Adding to her thoughts, Valadez says, “One of the questions that we asked ourselves early on was: How would it be possible in the context of Mexico, in the context of cartel violence, for young men to escape the cycle of violence?”

Screening as part of the World Cinema Dramatic Competition, the poetic film has two distinct halves, showing first how 4-year-old Sujo adjusts to life with the mystical Nemesia in her remote mountain home. The film then moves years ahead to follow a teenage Sujo (portrayed by a magnificent Juan Jesús Varela) at a crucial crossroads. Throughout, we see how the people surrounding Sujo help develop his morals, with a particular emphasis on women: Nemesia, his two best friends’ mother, and a professor. 

One of those aforementioned tools is the film’s use of static shots and minimal cuts. “We just wanted you to see what is happening and feel what is happening,” Rondero explains. “Sometimes when you move the camera too much, you’re trying to point things out, which I think we didn’t want to do here. We wanted at the end for you to feel like we’re making a portrait of this character.”
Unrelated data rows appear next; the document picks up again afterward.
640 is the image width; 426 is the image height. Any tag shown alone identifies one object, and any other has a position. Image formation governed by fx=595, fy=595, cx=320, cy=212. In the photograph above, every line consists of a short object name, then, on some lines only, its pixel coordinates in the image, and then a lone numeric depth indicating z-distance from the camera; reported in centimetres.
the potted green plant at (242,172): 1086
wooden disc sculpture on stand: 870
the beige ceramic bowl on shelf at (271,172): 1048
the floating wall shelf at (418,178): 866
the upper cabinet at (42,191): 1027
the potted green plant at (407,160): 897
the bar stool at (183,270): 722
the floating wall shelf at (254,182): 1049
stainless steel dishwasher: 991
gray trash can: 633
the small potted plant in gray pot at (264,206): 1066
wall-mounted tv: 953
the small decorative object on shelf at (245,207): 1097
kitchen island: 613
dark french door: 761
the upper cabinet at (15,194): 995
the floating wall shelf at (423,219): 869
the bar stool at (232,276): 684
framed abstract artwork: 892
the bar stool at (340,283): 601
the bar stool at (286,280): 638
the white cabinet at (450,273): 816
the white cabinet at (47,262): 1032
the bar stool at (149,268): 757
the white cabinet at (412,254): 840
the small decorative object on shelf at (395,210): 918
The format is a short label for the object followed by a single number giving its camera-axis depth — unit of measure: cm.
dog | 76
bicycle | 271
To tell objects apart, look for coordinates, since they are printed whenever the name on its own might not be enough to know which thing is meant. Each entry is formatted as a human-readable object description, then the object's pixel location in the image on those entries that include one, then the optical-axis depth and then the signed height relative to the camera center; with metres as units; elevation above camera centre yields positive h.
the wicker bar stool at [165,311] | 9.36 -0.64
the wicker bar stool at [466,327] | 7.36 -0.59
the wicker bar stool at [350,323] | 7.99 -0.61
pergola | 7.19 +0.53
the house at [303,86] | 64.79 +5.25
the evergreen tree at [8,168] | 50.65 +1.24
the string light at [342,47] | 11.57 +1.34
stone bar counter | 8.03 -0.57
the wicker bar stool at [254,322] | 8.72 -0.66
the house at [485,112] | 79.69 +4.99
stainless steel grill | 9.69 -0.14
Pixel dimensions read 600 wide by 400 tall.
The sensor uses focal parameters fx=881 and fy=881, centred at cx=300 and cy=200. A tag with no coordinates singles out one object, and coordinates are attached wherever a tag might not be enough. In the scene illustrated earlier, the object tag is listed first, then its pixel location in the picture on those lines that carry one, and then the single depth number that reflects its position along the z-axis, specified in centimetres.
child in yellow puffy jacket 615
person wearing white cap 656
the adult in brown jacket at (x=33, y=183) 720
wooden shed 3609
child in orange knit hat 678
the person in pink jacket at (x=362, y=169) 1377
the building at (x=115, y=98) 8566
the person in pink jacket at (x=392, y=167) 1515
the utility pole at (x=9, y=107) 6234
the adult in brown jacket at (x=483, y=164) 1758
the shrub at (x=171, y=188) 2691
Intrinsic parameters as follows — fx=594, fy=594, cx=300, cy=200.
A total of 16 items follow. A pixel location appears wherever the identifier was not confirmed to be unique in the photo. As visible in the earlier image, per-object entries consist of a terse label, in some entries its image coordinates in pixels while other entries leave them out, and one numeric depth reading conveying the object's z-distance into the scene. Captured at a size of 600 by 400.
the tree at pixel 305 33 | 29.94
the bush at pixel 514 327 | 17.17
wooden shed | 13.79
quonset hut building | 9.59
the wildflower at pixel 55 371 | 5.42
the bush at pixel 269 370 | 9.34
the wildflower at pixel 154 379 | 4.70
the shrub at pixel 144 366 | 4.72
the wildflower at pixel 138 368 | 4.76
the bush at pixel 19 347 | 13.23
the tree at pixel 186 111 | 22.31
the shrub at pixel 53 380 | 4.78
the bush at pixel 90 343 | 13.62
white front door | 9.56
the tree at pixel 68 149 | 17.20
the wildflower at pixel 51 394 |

Though horrifically violent acts inform Sujo’s life, the filmmakers also choose to imply the violence rather than spotlight it. When asked about that decision, Rondero notes that it’s a question that she and Valadez have asked themselves a lot when shooting violence in Mexico. “I think that’s a secret that the victim and the perpetrator have, and we shouldn’t be there sometimes, so we can get out the most human part of both stories. I think that’s why we decided not to see it but just to feel it.” 

“I think that’s what we are experiencing in Mexico,” she adds. “All of us, we can feel that violence even though we’re not in [on] that secret.”